*Exercise inputs*.
━━━

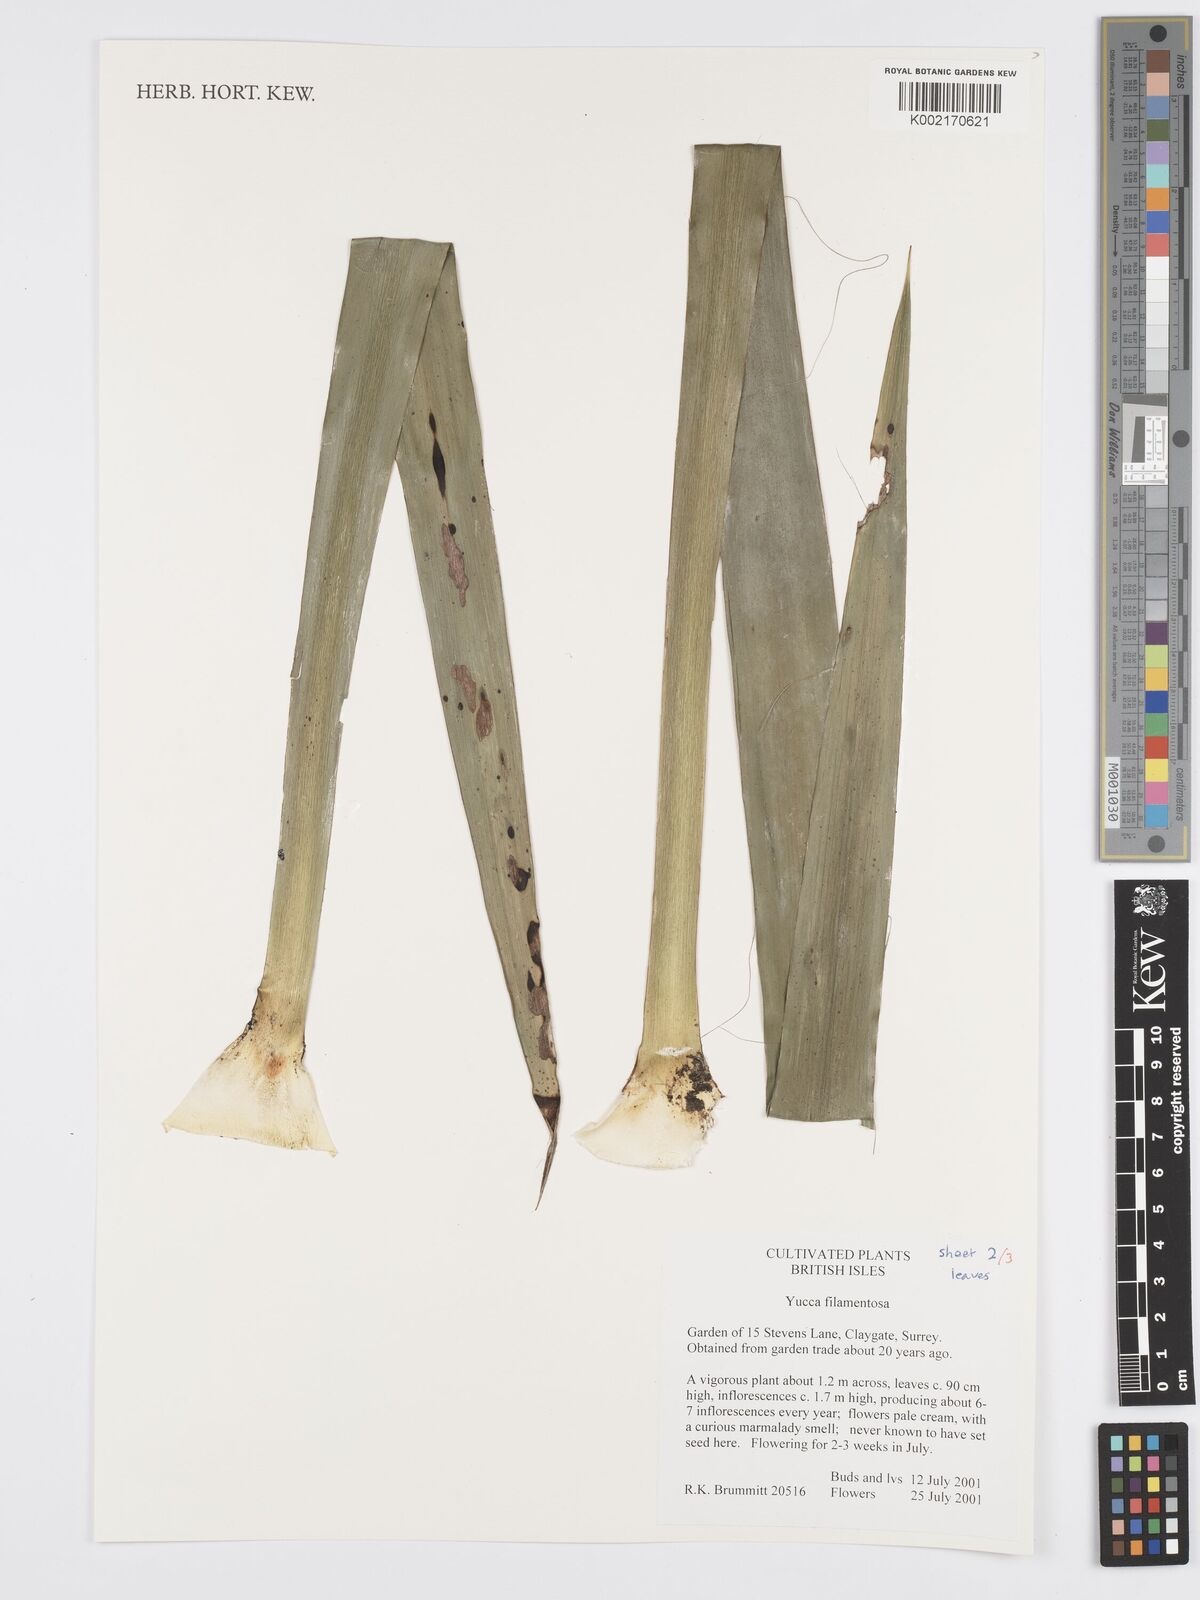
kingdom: Plantae
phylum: Tracheophyta
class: Liliopsida
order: Asparagales
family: Asparagaceae
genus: Yucca
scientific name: Yucca filamentosa
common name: Adam's-needle
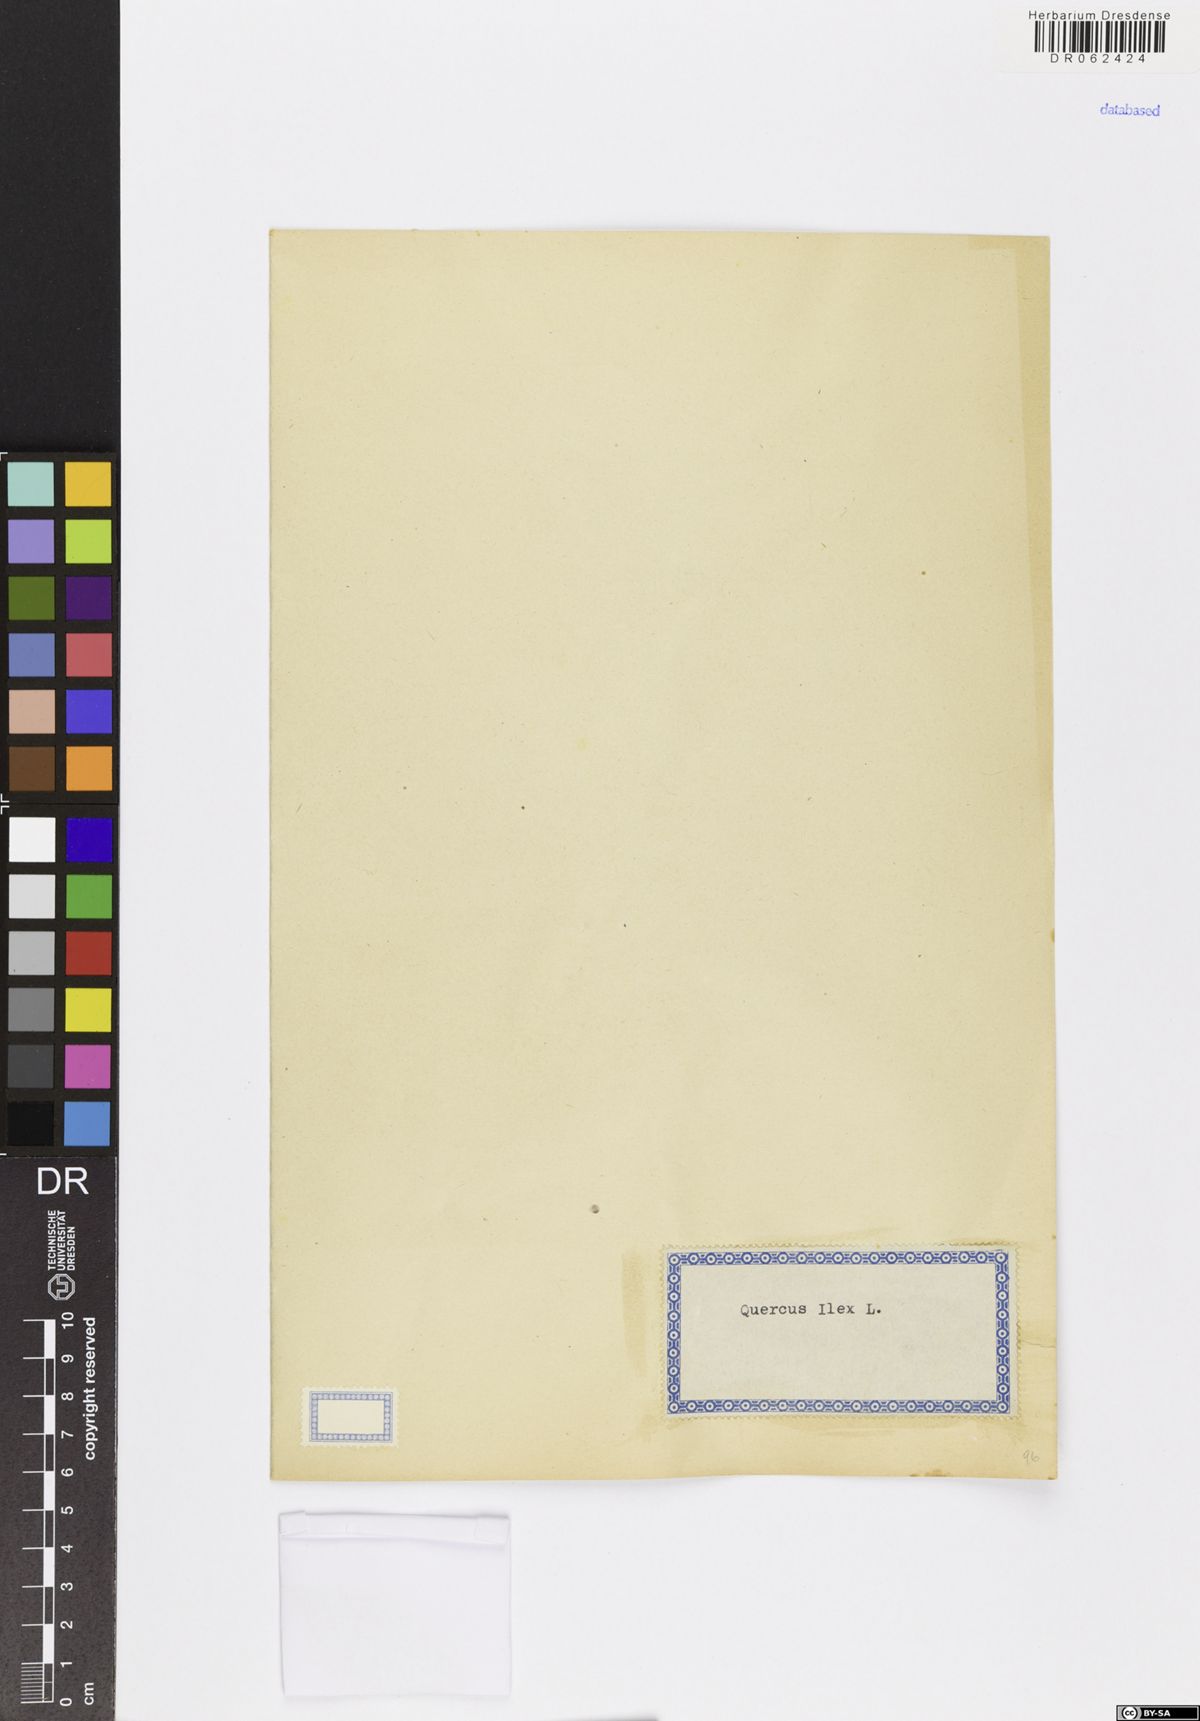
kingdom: Plantae
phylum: Tracheophyta
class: Magnoliopsida
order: Fagales
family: Fagaceae
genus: Quercus
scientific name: Quercus ilex
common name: Evergreen oak
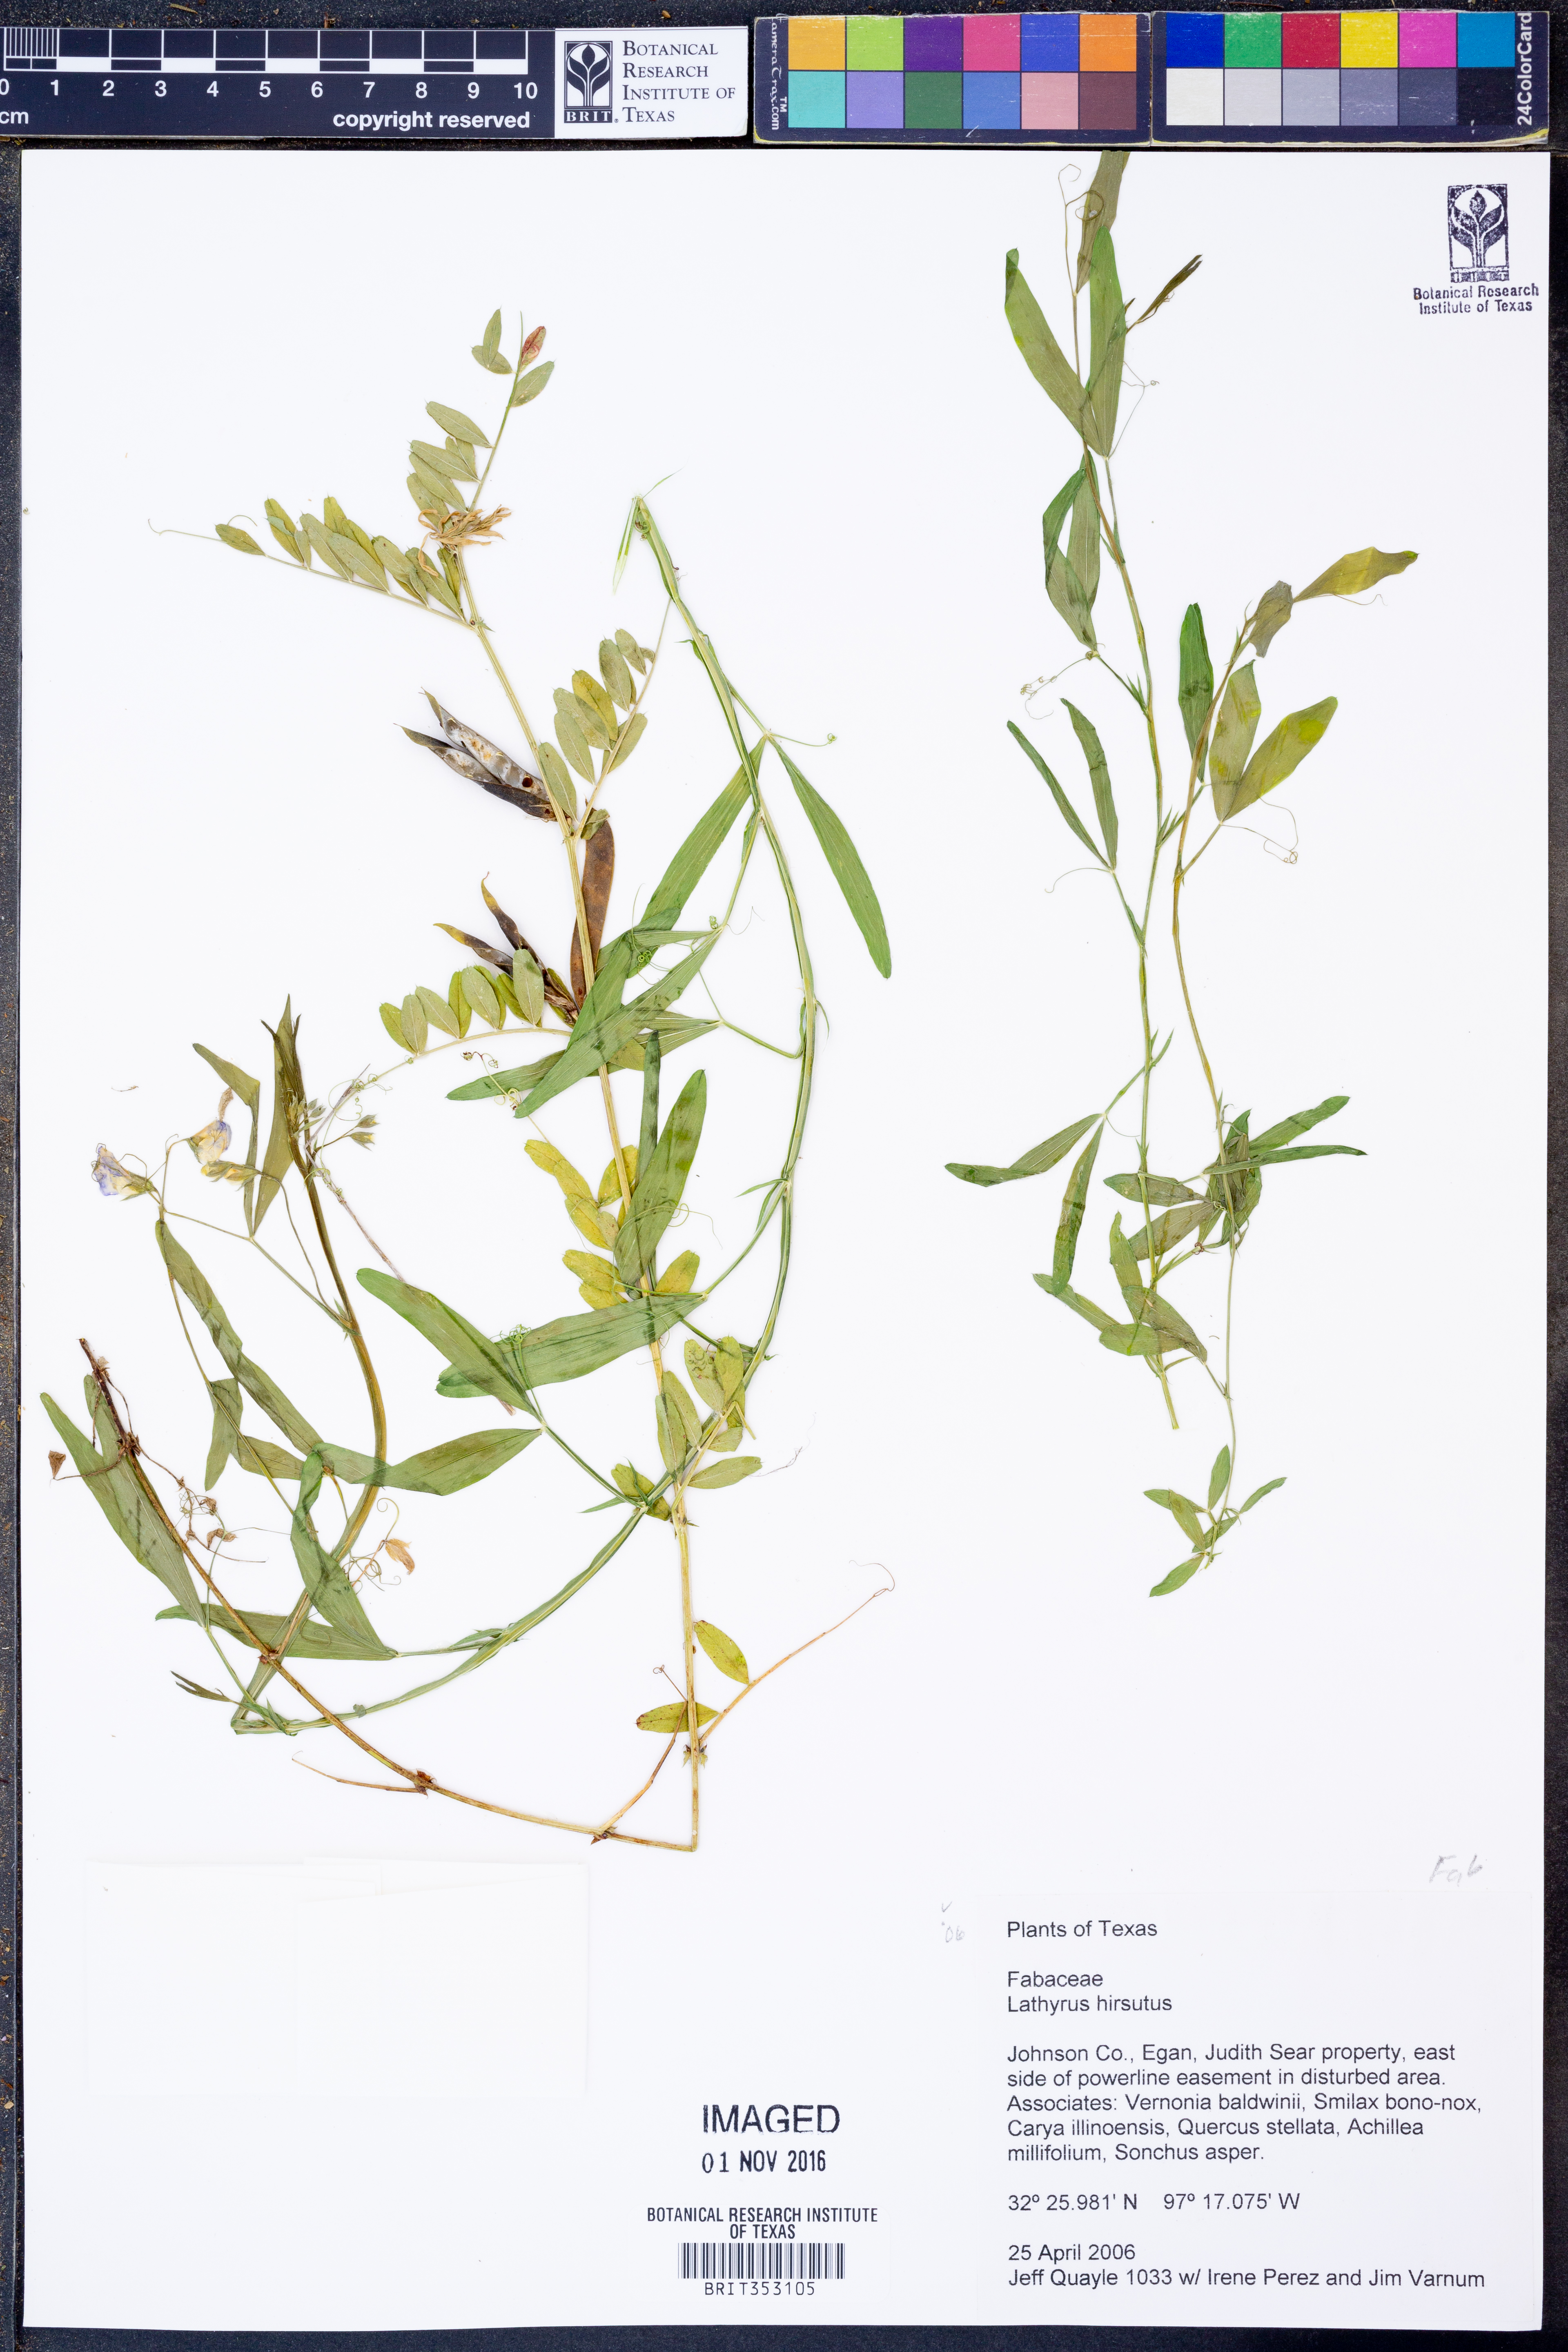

━━━

*What is being asked*. Output the lines of the data starting at the line that contains "order: Asparagales" and ending at the line that contains "genus: Quercus", both included, reproducing each one word for word. Leave the pictures out of the answer.

*In response*.
order: Asparagales
family: Asparagaceae
genus: Yucca
scientific name: Yucca filamentosa
common name: Adam's-needle
kingdom: Plantae
phylum: Tracheophyta
class: Magnoliopsida
order: Fagales
family: Fagaceae
genus: Quercus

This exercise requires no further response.